A boulevard would turn the Sheridan and the road immediately beside it into a single roadway. The result would be narrower than the space taken up now by the two roads, freeing up land for other uses. And three pedestrian crossings would be installed, giving locals easy access to the park. There would also be other changes farther to the south, seeking to give truck traffic a more direct route into the 113-acre Hunts Point Produce Market, which serves the entire region.
The Sheridan is a mix of elevated, street-level and below-grade roadway. Although the stretch being considered for conversion to a boulevard is at street level, the highway is reminiscent of Toronto’s elevated Gardiner East: The Sheridan is lightly used, having been designed with the assumption of other highway building that didn’t happen. It is aging. It blocks the area from accessing the water. And converting it would open up a sizable chunk of land for development.
The Sheridan links the Cross-Bronx and Bruckner expressways, a few kilometres north of the spot where the fictional Sherman McCoy had the altercation – in Tom Wolfe’s 1987 novel The Bonfire of the Vanities – that sparked his downfall. The Bronx, back then a byword for crime and urban decay, is a different place now. It has cleaned up dramatically and, although the borough is statistically more dangerous than some other parts of New York, a visitor can walk its streets without expecting to encounter hassle.
This is still a long way from the gloss and wealth of Manhattan, though. Corner stores sell single rolls of toilet paper and advertise that their ATMs allow small-bill withdrawals. The area nearest the Sheridan is rundown, with cracked and dirty sidewalks. It’s grimily industrial, home to auto-body shops, self-storage businesses and a place to wash down street-sweeping machines.
But change is coming. Work is already underway on the first buildings of a large-scale development on the road beside the Sheridan. And on the other side are the new parks by the river.
Although these are most definitely urban parks, offering a view of the elevated No. 6 train, they’re also an oasis. You can see waterfowl paddling the waters. The docks act as kayak launches. The heat and traffic noise are quick to fade away.
“I think that Bronxites deserve amenities,” Mr. Diaz said, speaking alongside the Sheridan. “I think that we deserve a great boulevard in the way that the people who live in the west side of Manhattan get it.”
‘Why not here?’
In the era of postwar prosperity, many believed that success meant a home in the suburbs, reached by driving. Urban expressways were seen as unambiguously good. They were progress, modernity – a way to whoosh drivers from their suburban homes to jobs downtown, where it was assumed no one wanted to live anyway.
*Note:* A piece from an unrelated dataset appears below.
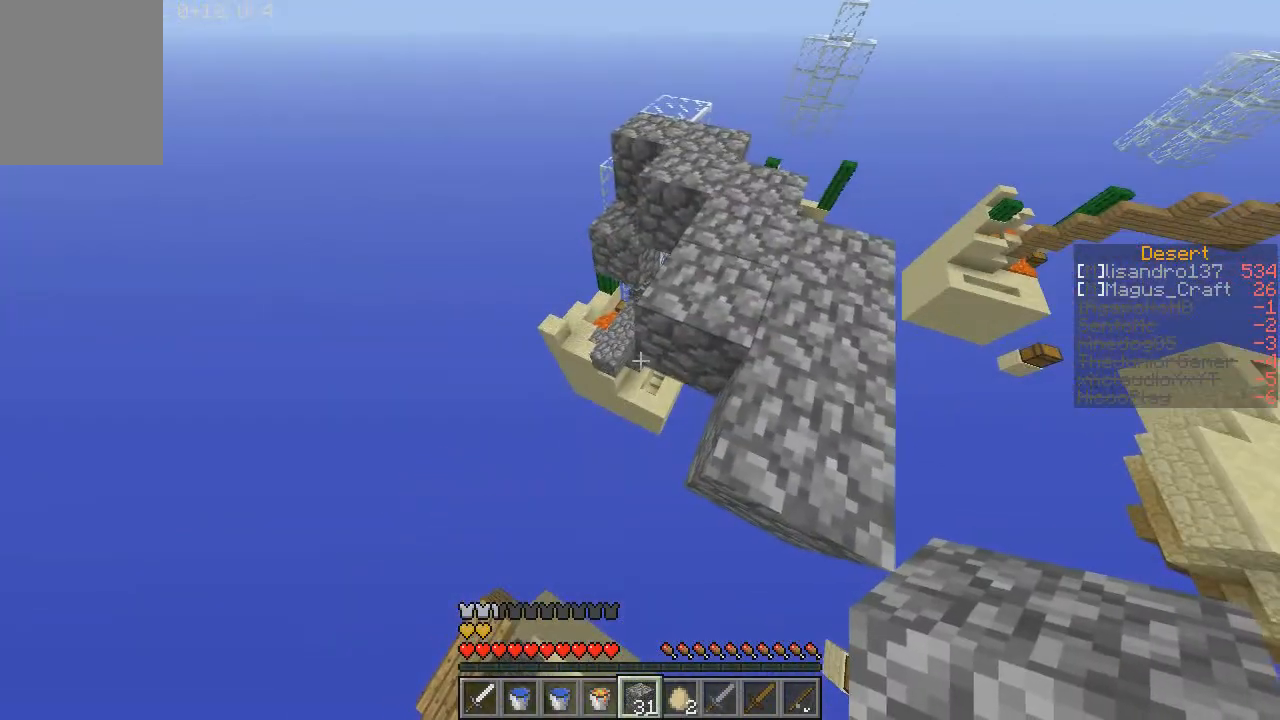
{"keys": ["a", "s"], "mouse": ["right"], "events": [[201, "d", "down"], [434, "d", "up"]]}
Toronto joined the highway boom, building infrastructure to serve what was presumed to be a permanent state of affairs. Now, a half-century later, the picture looks somewhat different.
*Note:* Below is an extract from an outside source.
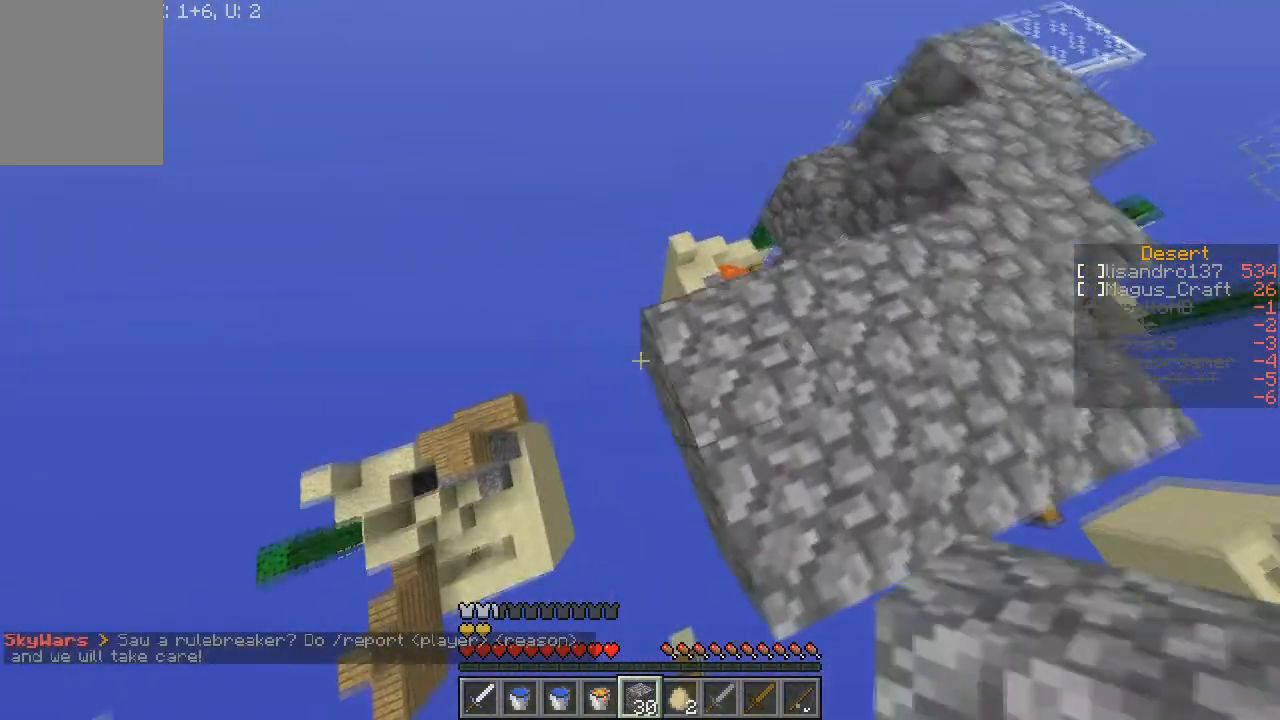
{"keys": ["a", "s"], "mouse": ["right"], "events": []}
Some suburbs are running out of developable land to exploit, threatening to bring higher property taxes that lessen the appeal of living there. Modern research into traffic has shown that cities can’t build their way out of congestion. Much of the future growth will have to be served by transit.
Meanwhile, urban downtowns are again being populated with residents. Some businesses are relocating back into the centre of cities. And the younger generation is showing much less interest in driving – or even getting a licence – than those who came before.
All of this means urban highways will have to justify their worth in a way they didn’t before. What’s good for drivers won’t necessarily be seen as being good for the city. And looming over the changing landscape is the ghost of the elevated West Side Highway – not so much an inspiration as simply proof that a highway doesn’t have to remain a permanent barrier. In New York it comes up repeatedly when locals discuss the Sheridan.
“I think what [it] shows is that things like this can be done, these are not just romantic concepts,” said Wilhelm Ronda, Bronx director of planning and development. “It’s something that’s realistic, that can be done. If it can be done elsewhere, why not here?”